◆ WORK INSTRUCTIONS: Copy exactly, and only, the lines from the line containing "List each element's" through the last line of the records below, both included.

◆ RECORDS PROVIDED:
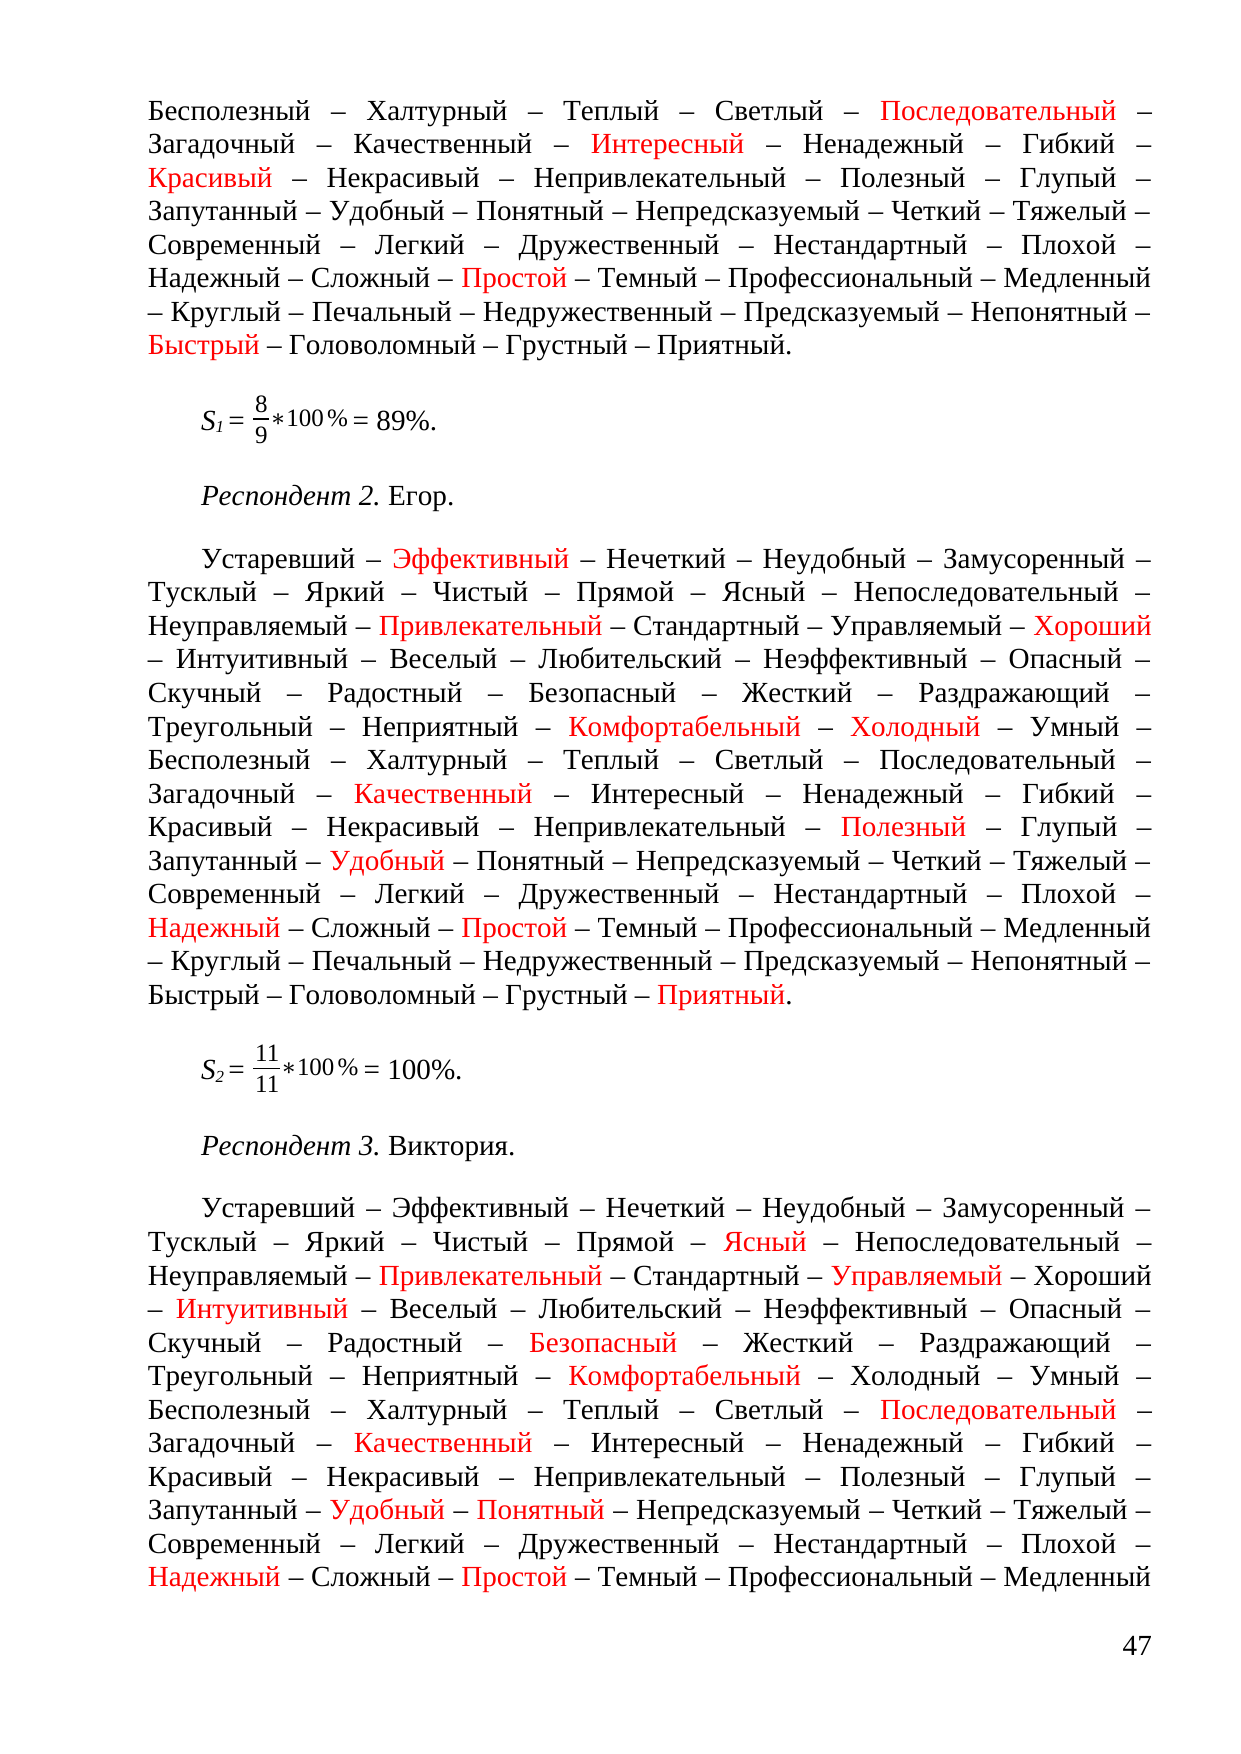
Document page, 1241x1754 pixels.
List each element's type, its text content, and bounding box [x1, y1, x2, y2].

text Устаревший – Эффективный – Нечеткий – Неудобный – Замусоренный – Тусклый – Яркий – Чистый – Прямой – Ясный – Непоследовательный – Неуправляемый – Привлекательный – Стандартный – Управляемый – Хороший – Интуитивный – Веселый – Любительский – Неэффективный – Опасный – Скучный – Радостный – Безопасный – Жесткий – Раздражающий – Треугольный – Неприятный – Комфортабельный – Холодный – Умный – Бесполезный – Халтурный – Теплый – Светлый – Последовательный – Загадочный – Качественный – Интересный – Ненадежный – Гибкий – Красивый – Некрасивый – Непривлекательный – Полезный – Глупый – Запутанный – Удобный – Понятный – Непредсказуемый – Четкий – Тяжелый – Современный – Легкий – Дружественный – Нестандартный – Плохой – Надежный – Сложный – Простой – Темный – Профессиональный – Медленный – Круглый – Печальный – Недружественный – Предсказуемый – Непонятный – Быстрый – Головоломный – Грустный – Приятный. [148, 541, 1152, 1011]
text S1 = = 89%. [148, 390, 1152, 449]
text Респондент 2. Егор. [148, 478, 1152, 512]
text S2 = = 100%. [148, 1040, 1152, 1099]
text Респондент 3. Виктория. [148, 1128, 1152, 1161]
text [148, 93, 1152, 361]
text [148, 1191, 1152, 1593]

◆ RESULT OF THIS EXERCISE:
List each element's type, its text content, and bounding box [x1, y1, x2, y2].

text Устаревший – Эффективный – Нечеткий – Неудобный – Замусоренный – Тусклый – Яркий – Чистый – Прямой – Ясный – Непоследовательный – Неуправляемый – Привлекательный – Стандартный – Управляемый – Хороший – Интуитивный – Веселый – Любительский – Неэффективный – Опасный – Скучный – Радостный – Безопасный – Жесткий – Раздражающий – Треугольный – Неприятный – Комфортабельный – Холодный – Умный – Бесполезный – Халтурный – Теплый – Светлый – Последовательный – Загадочный – Качественный – Интересный – Ненадежный – Гибкий – Красивый – Некрасивый – Непривлекательный – Полезный – Глупый – Запутанный – Удобный – Понятный – Непредсказуемый – Четкий – Тяжелый – Современный – Легкий – Дружественный – Нестандартный – Плохой – Надежный – Сложный – Простой – Темный – Профессиональный – Медленный – Круглый – Печальный – Недружественный – Предсказуемый – Непонятный – Быстрый – Головоломный – Грустный – Приятный. [148, 541, 1152, 1011]
text S1 = = 89%. [148, 390, 1152, 449]
text Респондент 2. Егор. [148, 478, 1152, 512]
text S2 = = 100%. [148, 1040, 1152, 1099]
text Респондент 3. Виктория. [148, 1128, 1152, 1161]
text [148, 93, 1152, 361]
text [148, 1191, 1152, 1593]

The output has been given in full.